Di conseguenza, spiega il Consiglio:

  • l’amministrazione non era tenuta ad avviare alcun provvedimento di annullamento d’ufficio dei titoli edilizi rilasciati, venendo in rilievo il potere di repressione degli abusi edilizi e non quello di autotutela;
  •  l’attività di repressione degli abusi edilizi mediante l’ordinanza di demolizione, costituendo un’attività di natura vincolata, non deve essere preceduta dalla comunicazione di avvio del procedimento ai soggetti interessati;
  • dalla natura vincolata dell’ordinanza di demolizione discende che non è necessaria la motivazione in ordine all’interesse pubblico sottostante, nemmeno qualora sia adottata a distanza di tempo dall’esecuzione degli abusi, poiché adeguatamente motivata con riferimento alla compiuta descrizione delle opere abusive e alla constatazione della loro esecuzione in mancanza del necessario titolo abilitativo;
  • la natura vincolata del provvedimento di demolizione, in quanto sorretto da finalità meramente ripristinatoria dell’interesse pubblico all’ordinato assetto del territorio pregiudicato dall’intervento abusivo, ne esclude la lamentata sproporzione.

Sanzione demolitoria e sanzione pecuniaria: le differenze

Ma, soprattutto, l’accertamento della natura abusiva rende obbligatoria la demolizione, non potendo applicarsi l’art. 34, relativo agli interventi realizzati in parziale difformità rispetto al permesso di costruire, la cui mancata applicazione, in ogni caso, non determina, e nemmeno può implicare, l’illegittimità dell’ordine demolitorio.

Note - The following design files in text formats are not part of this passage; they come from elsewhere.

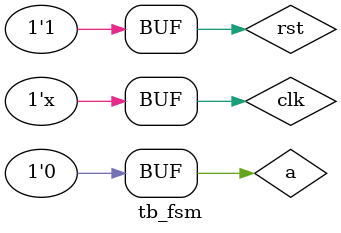
<source format=v>
`timescale 1ns / 1ps


module tb_fsm;
reg clk,rst;
reg a;
wire z;
moorefsm fsm(.clk(clk),.rst(rst),.a(a),.z(z));
 initial
 	begin
 		clk=0;
 		rst=1;
 		#5 rst=0;
 		#3 rst=1;
 		
 		#20  a=1;
 		#100 a=1;
 		#100 a=0;
 		#100 a=0;
 		#100 a=1;
 		#100 a=0;
 		#100 a=0;
 		#100 a=0;
 		#100 a=0;
 		#100 a=1;
 		#100 a=0;
		#100 a=0;
		#100 a=1;
		#100 a=0;
		#100 a=1;
		#100 a=0;
    end
always #50 clk = ~clk; 		
endmodule

</source>
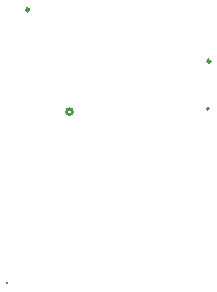
<source format=gto>
G04*
G04 #@! TF.GenerationSoftware,Altium Limited,Altium Designer,24.8.2 (39)*
G04*
G04 Layer_Color=65535*
%FSLAX44Y44*%
%MOMM*%
G71*
G04*
G04 #@! TF.SameCoordinates,B24E7647-DC98-4454-BF0C-B73D814473A7*
G04*
G04*
G04 #@! TF.FilePolarity,Positive*
G04*
G01*
G75*
%ADD10C,0.1000*%
%ADD11C,0.2500*%
%ADD12C,0.2000*%
%ADD13C,0.2540*%
D10*
X858000Y717270D02*
G03*
X858000Y717270I-500J0D01*
G01*
D11*
X888200Y730500D02*
G03*
X888200Y730500I-1250J0D01*
G01*
X734500Y774050D02*
G03*
X734500Y774050I-1250J0D01*
G01*
D12*
X886950Y690400D02*
G03*
X886950Y690400I-1000J0D01*
G01*
X716000Y543000D02*
G03*
X716000Y542000I0J-500D01*
G01*
D02*
G03*
X716000Y543000I0J500D01*
G01*
D02*
G03*
X716000Y542000I0J-500D01*
G01*
D13*
X771460Y687720D02*
G03*
X771460Y687720I-2500J0D01*
G01*
M02*

</source>
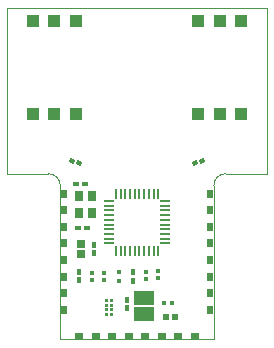
<source format=gtp>
G04*
G04 #@! TF.GenerationSoftware,Altium Limited,Altium NEXUS,5.8.2 (18)*
G04*
G04 Layer_Color=8421504*
%FSLAX25Y25*%
%MOIN*%
G70*
G04*
G04 #@! TF.SameCoordinates,96A2D957-15C9-49F1-B6A3-93ECAB74F1FA*
G04*
G04*
G04 #@! TF.FilePolarity,Positive*
G04*
G01*
G75*
%ADD14C,0.00394*%
%ADD15O,0.00787X0.03347*%
%ADD16O,0.03347X0.00787*%
%ADD17R,0.03150X0.03543*%
%ADD18R,0.01428X0.01428*%
%ADD19R,0.02473X0.02387*%
%ADD20R,0.02780X0.02867*%
%ADD21R,0.01588X0.01877*%
%ADD22R,0.01822X0.02182*%
G04:AMPARAMS|DCode=23|XSize=17.88mil|YSize=14.28mil|CornerRadius=0mil|HoleSize=0mil|Usage=FLASHONLY|Rotation=22.280|XOffset=0mil|YOffset=0mil|HoleType=Round|Shape=Rectangle|*
%AMROTATEDRECTD23*
4,1,4,-0.00556,-0.01000,-0.01098,0.00322,0.00556,0.01000,0.01098,-0.00322,-0.00556,-0.01000,0.0*
%
%ADD23ROTATEDRECTD23*%

%ADD24R,0.06717X0.04545*%
%ADD25R,0.01788X0.01428*%
%ADD26R,0.04331X0.04331*%
%ADD27R,0.02362X0.03150*%
G04:AMPARAMS|DCode=28|XSize=17.88mil|YSize=14.28mil|CornerRadius=0mil|HoleSize=0mil|Usage=FLASHONLY|Rotation=157.720|XOffset=0mil|YOffset=0mil|HoleType=Round|Shape=Rectangle|*
%AMROTATEDRECTD28*
4,1,4,0.01098,0.00322,0.00556,-0.01000,-0.01098,-0.00322,-0.00556,0.01000,0.01098,0.00322,0.0*
%
%ADD28ROTATEDRECTD28*%

%ADD29R,0.01428X0.01788*%
%ADD30R,0.02182X0.01822*%
%ADD31R,0.03150X0.02362*%
G36*
X-9846Y7681D02*
X-10437D01*
X-10476D01*
X-10548Y7711D01*
X-10603Y7766D01*
X-10633Y7838D01*
Y7878D01*
D01*
Y8468D01*
Y8507D01*
X-10603Y8580D01*
X-10548Y8635D01*
X-10476Y8665D01*
X-10437D01*
D01*
X-9846D01*
X-9807D01*
X-9735Y8635D01*
X-9679Y8580D01*
X-9649Y8507D01*
Y8468D01*
D01*
Y7878D01*
Y7838D01*
X-9679Y7766D01*
X-9735Y7711D01*
X-9807Y7681D01*
X-9846D01*
D01*
D02*
G37*
G36*
X-10437Y10240D02*
X-9846D01*
X-9807D01*
X-9735Y10210D01*
X-9679Y10154D01*
X-9649Y10082D01*
Y10043D01*
D01*
Y9452D01*
Y9413D01*
X-9679Y9341D01*
X-9735Y9285D01*
X-9807Y9256D01*
X-9846D01*
D01*
X-10437D01*
X-10476D01*
X-10548Y9285D01*
X-10603Y9341D01*
X-10633Y9413D01*
Y9452D01*
D01*
Y10043D01*
Y10082D01*
X-10603Y10154D01*
X-10548Y10210D01*
X-10476Y10240D01*
X-10437D01*
D01*
D02*
G37*
G36*
X-9059Y8468D02*
Y8507D01*
X-9029Y8580D01*
X-8973Y8635D01*
X-8901Y8665D01*
X-8862D01*
D01*
X-8271D01*
X-8232D01*
X-8160Y8635D01*
X-8104Y8580D01*
X-8074Y8507D01*
Y8468D01*
D01*
Y7878D01*
Y7838D01*
X-8104Y7766D01*
X-8160Y7711D01*
X-8232Y7681D01*
X-8271D01*
D01*
X-8862D01*
X-8901D01*
X-8973Y7711D01*
X-9029Y7766D01*
X-9059Y7838D01*
Y7878D01*
D01*
Y8468D01*
D02*
G37*
G36*
X-8271Y9256D02*
X-8862D01*
X-8901D01*
X-8973Y9285D01*
X-9029Y9341D01*
X-9059Y9413D01*
Y9452D01*
D01*
Y10043D01*
Y10082D01*
X-9029Y10154D01*
X-8973Y10210D01*
X-8901Y10240D01*
X-8862D01*
D01*
X-8271D01*
X-8232D01*
X-8160Y10210D01*
X-8104Y10154D01*
X-8074Y10082D01*
Y10043D01*
D01*
Y9452D01*
Y9413D01*
X-8104Y9341D01*
X-8160Y9285D01*
X-8232Y9256D01*
X-8271D01*
D01*
D02*
G37*
G36*
X-9846Y11814D02*
X-9807D01*
X-9735Y11785D01*
X-9679Y11729D01*
X-9649Y11657D01*
Y11618D01*
D01*
Y11027D01*
Y10988D01*
X-9679Y10916D01*
X-9735Y10860D01*
X-9807Y10830D01*
X-9846D01*
D01*
X-10437D01*
X-10476D01*
X-10548Y10860D01*
X-10603Y10916D01*
X-10633Y10988D01*
Y11027D01*
D01*
Y11618D01*
Y11657D01*
X-10603Y11729D01*
X-10548Y11785D01*
X-10476Y11814D01*
X-10437D01*
D01*
X-9846D01*
D02*
G37*
G36*
X-9649Y13193D02*
Y12602D01*
Y12563D01*
X-9679Y12490D01*
X-9735Y12435D01*
X-9807Y12405D01*
X-9846D01*
D01*
X-10437D01*
X-10476D01*
X-10548Y12435D01*
X-10603Y12490D01*
X-10633Y12563D01*
Y12602D01*
D01*
Y13193D01*
Y13232D01*
X-10603Y13304D01*
X-10548Y13359D01*
X-10476Y13389D01*
X-10437D01*
D01*
X-9846D01*
X-9807D01*
X-9735Y13359D01*
X-9679Y13304D01*
X-9649Y13232D01*
Y13193D01*
D01*
D02*
G37*
G36*
X-8862Y11814D02*
X-8271D01*
X-8232D01*
X-8160Y11785D01*
X-8104Y11729D01*
X-8074Y11657D01*
Y11618D01*
D01*
Y11027D01*
Y10988D01*
X-8104Y10916D01*
X-8160Y10860D01*
X-8232Y10830D01*
X-8271D01*
D01*
X-8862D01*
X-8901D01*
X-8973Y10860D01*
X-9029Y10916D01*
X-9059Y10988D01*
Y11027D01*
D01*
Y11618D01*
Y11657D01*
X-9029Y11729D01*
X-8973Y11785D01*
X-8901Y11814D01*
X-8862D01*
D01*
D02*
G37*
G36*
X-8074Y13193D02*
Y12602D01*
Y12563D01*
X-8104Y12490D01*
X-8160Y12435D01*
X-8232Y12405D01*
X-8271D01*
D01*
X-8862D01*
X-8901D01*
X-8973Y12435D01*
X-9029Y12490D01*
X-9059Y12563D01*
Y12602D01*
D01*
Y13193D01*
Y13232D01*
X-9029Y13304D01*
X-8973Y13359D01*
X-8901Y13389D01*
X-8862D01*
D01*
X-8271D01*
X-8232D01*
X-8160Y13359D01*
X-8104Y13304D01*
X-8074Y13232D01*
Y13193D01*
D01*
D02*
G37*
D14*
X-25591Y51181D02*
G03*
X-29528Y55118I-3937J0D01*
G01*
X29528D02*
G03*
X25591Y51181I0J-3937D01*
G01*
X6281Y110236D02*
X13171D01*
X-6383D02*
X-872D01*
X-43307Y55118D02*
Y110236D01*
Y55118D02*
X-29528D01*
X-43307Y110236D02*
X43307D01*
Y55118D02*
Y110236D01*
X29528Y55118D02*
X43307D01*
X-25591Y0D02*
Y51181D01*
Y0D02*
X25591D01*
Y51181D01*
D15*
X7087Y29528D02*
D03*
X5512D02*
D03*
X3937D02*
D03*
X2362D02*
D03*
X787D02*
D03*
X-787D02*
D03*
X-2362D02*
D03*
X-3937D02*
D03*
X-5512D02*
D03*
X-7087D02*
D03*
Y48425D02*
D03*
X-5512D02*
D03*
X-3937D02*
D03*
X-2362D02*
D03*
X-787D02*
D03*
X787D02*
D03*
X2362D02*
D03*
X3937D02*
D03*
X5512D02*
D03*
X7087D02*
D03*
D16*
X-9449Y31890D02*
D03*
Y33465D02*
D03*
Y35039D02*
D03*
Y36614D02*
D03*
Y38189D02*
D03*
Y39764D02*
D03*
Y41339D02*
D03*
Y42913D02*
D03*
Y44488D02*
D03*
Y46063D02*
D03*
X9449D02*
D03*
Y44488D02*
D03*
Y42913D02*
D03*
Y41339D02*
D03*
Y39764D02*
D03*
Y38189D02*
D03*
Y36614D02*
D03*
Y35039D02*
D03*
Y33465D02*
D03*
Y31890D02*
D03*
D17*
X-19488Y47638D02*
D03*
X-15157D02*
D03*
Y42126D02*
D03*
X-19488D02*
D03*
D18*
X-5906Y22244D02*
D03*
Y19488D02*
D03*
D19*
X12607Y7385D02*
D03*
X9544D02*
D03*
D20*
X-18727Y28267D02*
D03*
Y31724D02*
D03*
D21*
X-3448Y10482D02*
D03*
Y12950D02*
D03*
D22*
X-14269Y28634D02*
D03*
Y31424D02*
D03*
X-19488Y19595D02*
D03*
Y22385D02*
D03*
X-1509Y19471D02*
D03*
Y22261D02*
D03*
D23*
X19481Y58617D02*
D03*
X21698Y59525D02*
D03*
D24*
X2457Y13685D02*
D03*
Y8363D02*
D03*
D25*
X9150Y12110D02*
D03*
X11546D02*
D03*
D26*
X20472Y75000D02*
D03*
X27559D02*
D03*
X34646D02*
D03*
Y106102D02*
D03*
X27559D02*
D03*
X20472D02*
D03*
X-34646Y75000D02*
D03*
X-27559D02*
D03*
X-20472D02*
D03*
Y106102D02*
D03*
X-27559D02*
D03*
X-34646D02*
D03*
D27*
X24409Y48425D02*
D03*
Y42913D02*
D03*
Y37402D02*
D03*
Y31890D02*
D03*
Y26378D02*
D03*
Y20866D02*
D03*
Y15354D02*
D03*
Y9843D02*
D03*
X-24409Y9843D02*
D03*
Y15354D02*
D03*
Y20866D02*
D03*
Y26378D02*
D03*
Y31890D02*
D03*
Y37402D02*
D03*
Y42913D02*
D03*
Y48425D02*
D03*
D28*
X-19482Y58617D02*
D03*
X-21699Y59525D02*
D03*
D29*
X2973Y20133D02*
D03*
Y22529D02*
D03*
X7087Y22852D02*
D03*
Y20456D02*
D03*
X-15157Y22064D02*
D03*
Y19668D02*
D03*
X-10892D02*
D03*
Y22064D02*
D03*
D30*
X-16789Y37201D02*
D03*
X-19579D02*
D03*
X-20293Y51575D02*
D03*
X-17503D02*
D03*
D31*
X-19291Y1181D02*
D03*
X-13780D02*
D03*
X-8268D02*
D03*
X-2756D02*
D03*
X2756D02*
D03*
X8268D02*
D03*
X13780D02*
D03*
X19291D02*
D03*
M02*

</source>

Spiega il Consiglio che l’asserito potenziale pregiudizio alla parte conforme non incide sulla legittimità dell’ordine di demolizione e può rilevare, semmai, solo nella fase successiva e su impulso della parte, sempre che la demolizione sia ingiunta ai sensi degli artt. 33 o 34 del d.P.R. n. 380/2001, recanti la previsione alternativa della sanzione pecuniaria e la cui applicazione è esclusa quando la demolizione è ingiunta, come in questo caso, in base agli artt. 27 e 31 dello stesso decreto.

Infine, ai fini della validità dell'ordine di demolizione, è irrilevante il tempo trascorso tra la realizzazione dell’opera abusiva e la conclusione dell’iter sanzionatorio, dal momento che l’inerzia dell’Amministrazione nell’esercizio di un potere-dovere finalizzato alla tutela di rilevanti finalità di interesse pubblico non è idonea a far divenire legittimo ciò che sin dall’origine non lo era, come l’edificazione in assenza di titolo, né tantomeno può radicare un affidamento di carattere legittimo in capo al proprietario dell’abuso, mai destinatario di un atto amministrativo favorevole idoneo ad ingenerare un’aspettativa giuridicamente qualificata.

Pertanto, quando è realizzato un abuso edilizio non è radicalmente prospettabile un legittimo affidamento e il proprietario non si può di certo dolere dell’eventuale ritardo con cui l'amministrazione - a causa del mancato accertamento dell’abuso- abbia emanato il provvedimento che la legge impone di emanare immediatamente.